I remember when a U.S. president said about Putin, “I looked the man in the eye. I was able to get a sense of his soul.”
I am not sure what happened to the mystical communion, or why the U.S. is erecting a missile defense along the Russian border, or why the U.S. president doesn’t set up another “soul encounter.”
De-escalate my dear, dear Mr. Bush, for the sake of all of us, de-escalate. For the sake of the worldwide price of oil. For the sake of the rest of world’s view of my homeland. For the sake of a future of peace.
I know we are not going to have the Kingdom of Heaven on earth. I know your replacement couldn’t do it even if you hadn’t helped all the leaders of the free world be much more nervous and angsty.
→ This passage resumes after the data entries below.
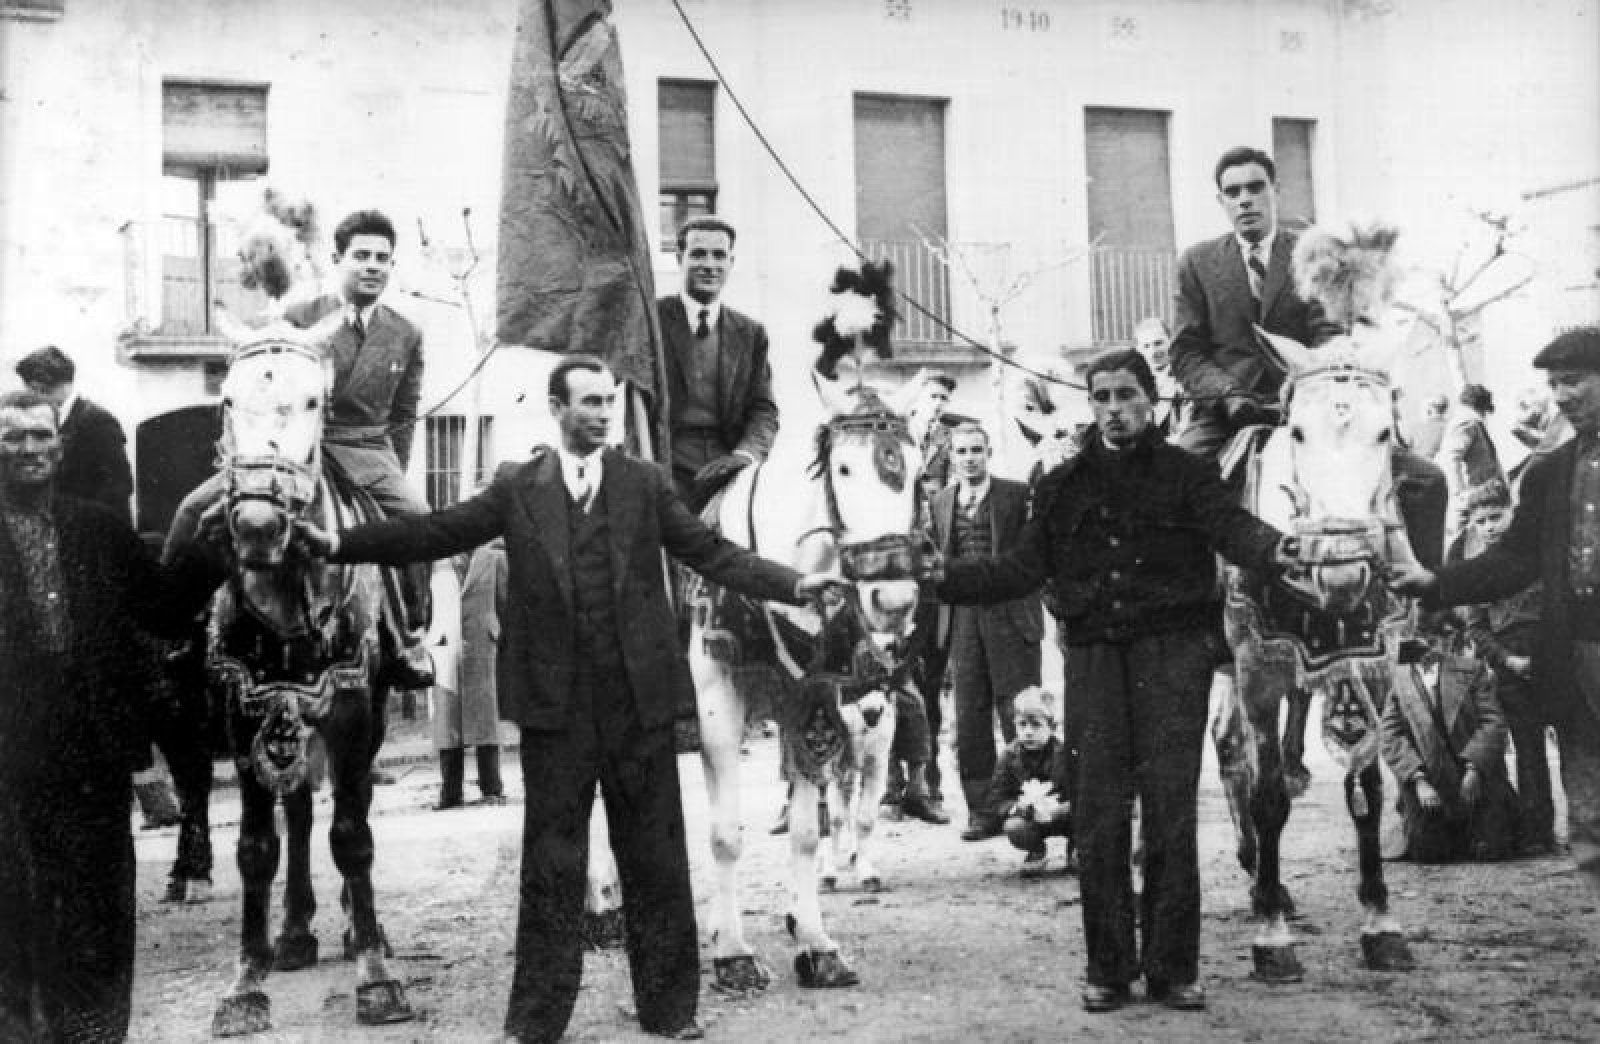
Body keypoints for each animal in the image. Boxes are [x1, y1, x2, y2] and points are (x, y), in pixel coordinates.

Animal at [688, 363, 928, 992]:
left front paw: (816, 944)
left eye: (917, 472)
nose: (893, 599)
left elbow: (806, 831)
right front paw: (733, 953)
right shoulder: (716, 706)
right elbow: (726, 835)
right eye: (843, 469)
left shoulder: (811, 704)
It’s a good world out here. There’s lot of good stuff. There are lots of good people. Yes, there are some “baddies.” Yes, there are some guys that would like to sneak into your house at night and do bad things to you and your puppy.
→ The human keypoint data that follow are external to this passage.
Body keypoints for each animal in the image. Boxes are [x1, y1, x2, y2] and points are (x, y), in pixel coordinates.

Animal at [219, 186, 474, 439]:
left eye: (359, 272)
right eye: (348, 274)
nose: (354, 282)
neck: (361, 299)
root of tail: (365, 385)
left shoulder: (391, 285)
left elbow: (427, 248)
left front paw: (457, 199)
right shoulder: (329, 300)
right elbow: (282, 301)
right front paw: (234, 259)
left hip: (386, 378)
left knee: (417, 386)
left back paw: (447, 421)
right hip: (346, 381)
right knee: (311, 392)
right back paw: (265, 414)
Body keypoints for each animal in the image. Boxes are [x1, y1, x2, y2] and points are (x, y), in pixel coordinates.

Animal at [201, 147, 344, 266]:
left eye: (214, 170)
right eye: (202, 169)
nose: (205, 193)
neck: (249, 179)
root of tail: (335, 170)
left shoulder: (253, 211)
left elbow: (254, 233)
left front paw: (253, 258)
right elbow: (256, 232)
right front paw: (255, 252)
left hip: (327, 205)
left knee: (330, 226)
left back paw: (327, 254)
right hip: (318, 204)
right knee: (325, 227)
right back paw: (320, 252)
But there are friends. There are friends out there who are willing to help. They want the world to remain safe as well. They want blue skies and green grass and clean water. They wan’t to avoid another Cold War, another Build-Up, another Melt-Down, another whatever.
Okay, Armageddon is prophesied. But you can’t MAKE Armageddon, as much as it would seem to be the current program. Let it come in its own, sweet time.